- [Work required]
Only lines holding "заменителей" are wanted; copy each of them from the records below.

- [Extracted information]
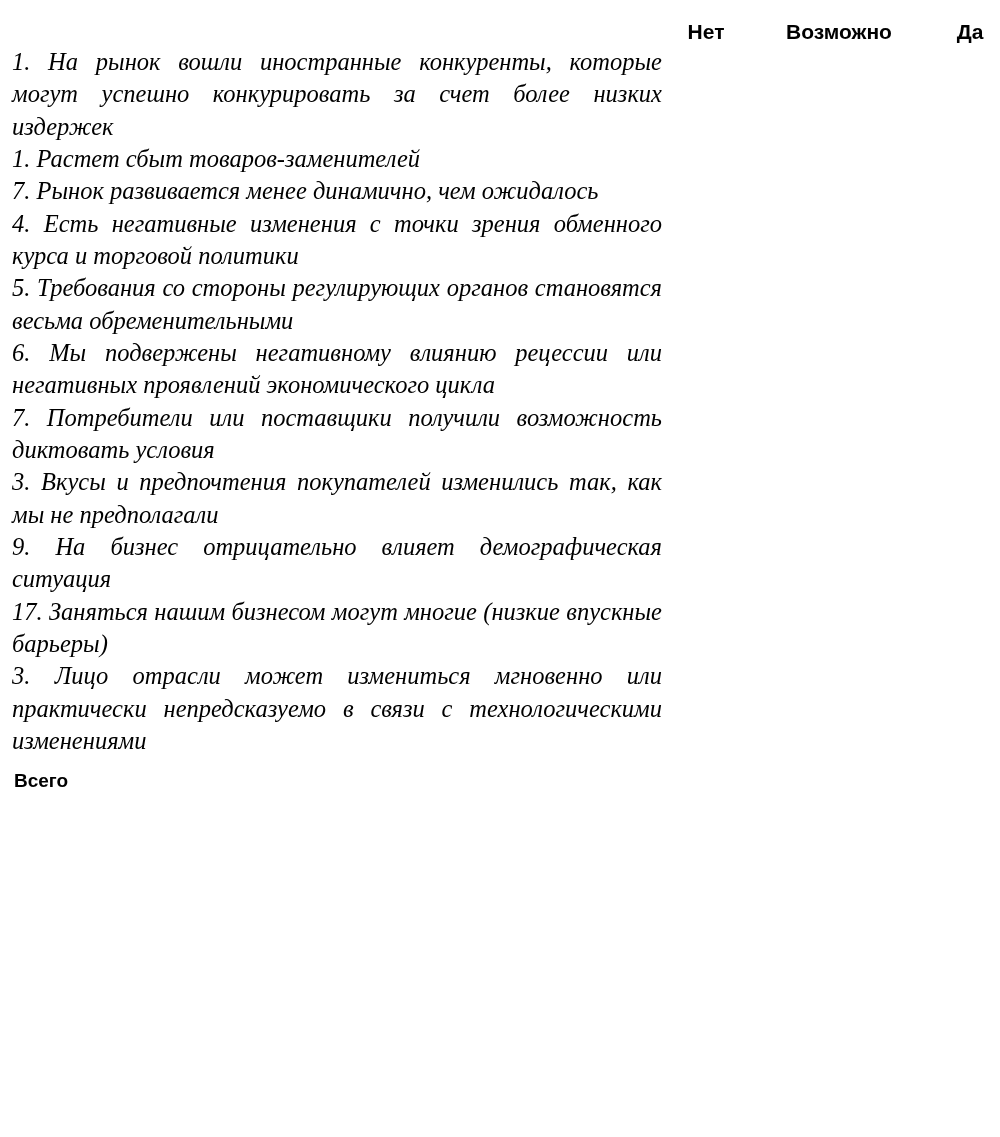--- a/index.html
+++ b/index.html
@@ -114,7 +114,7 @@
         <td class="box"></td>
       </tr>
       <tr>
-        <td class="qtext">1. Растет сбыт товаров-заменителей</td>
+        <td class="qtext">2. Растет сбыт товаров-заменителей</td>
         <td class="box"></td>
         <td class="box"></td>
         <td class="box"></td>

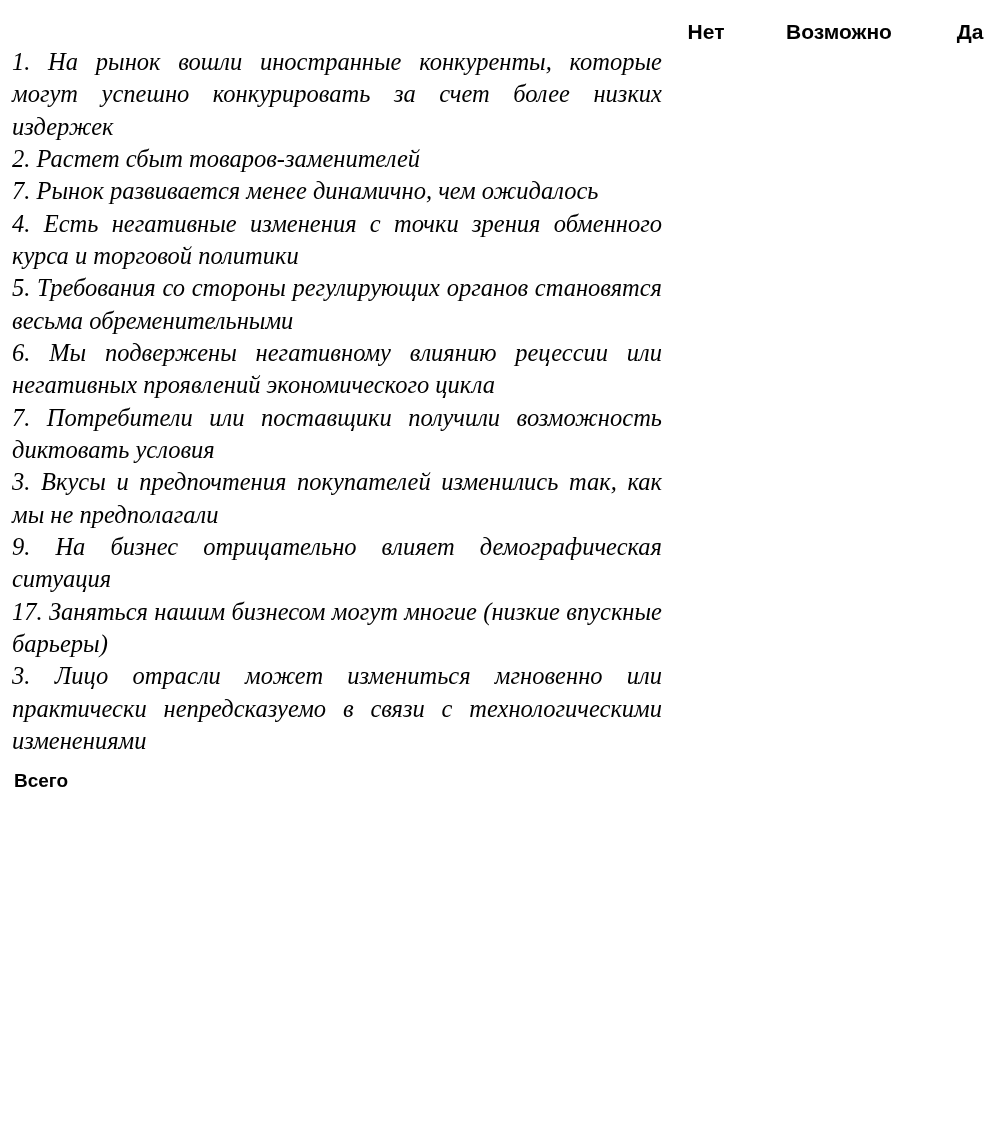--- a/index.html
+++ b/index.html
@@ -82,7 +82,7 @@
     margin-top: 14px;
     font-family: "Liberation Sans", sans-serif;
     font-weight: bold;
-    font-size: 19px;
+    font-size: 23px;
     line-height: 1.1;
     padding-left: 2px;
   }

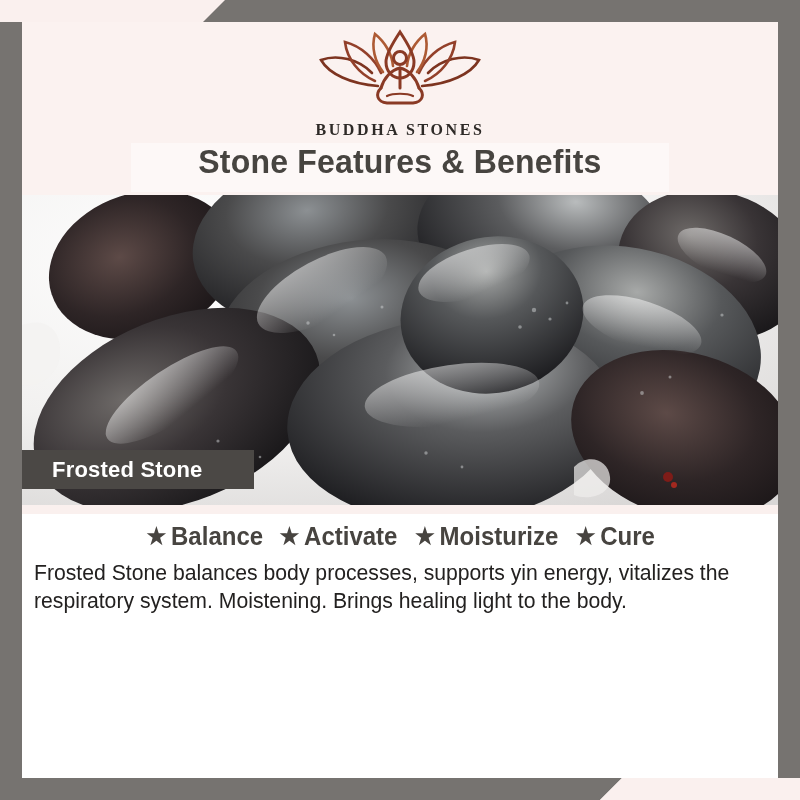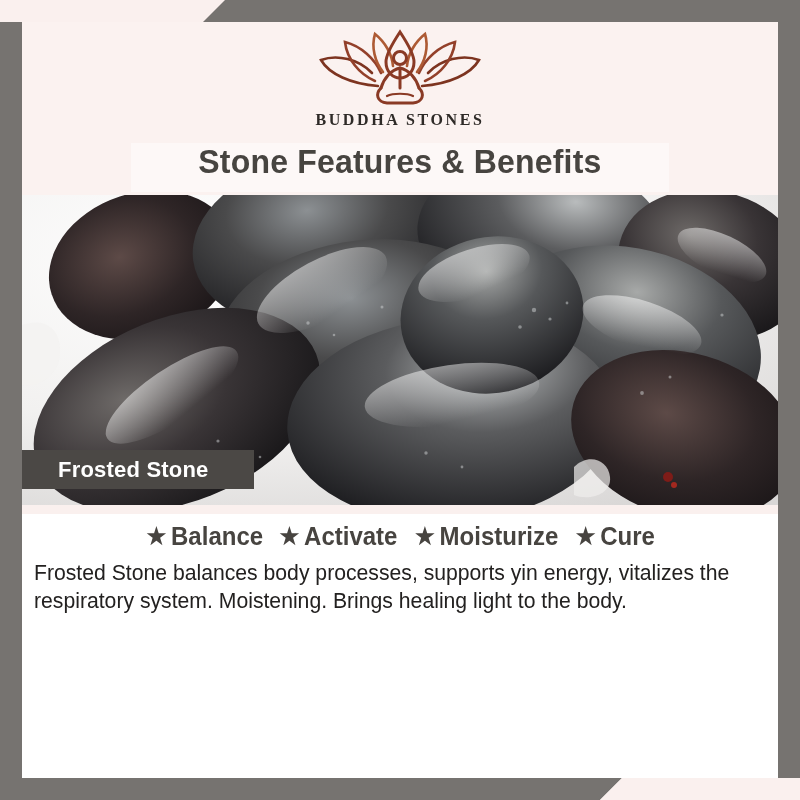--- a/index.html
+++ b/index.html
@@ -77,7 +77,7 @@
   }
   .brand-name {
     display: block;
-    margin-top: 1px;
+    margin-top: 11px;
     font-family: "Liberation Serif", serif;
     font-size: 16px;
     font-weight: 700;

- [Exercise result]
-        <td class="qtext">1. Растет сбыт товаров-заменителей</td>
+        <td class="qtext">2. Растет сбыт товаров-заменителей</td>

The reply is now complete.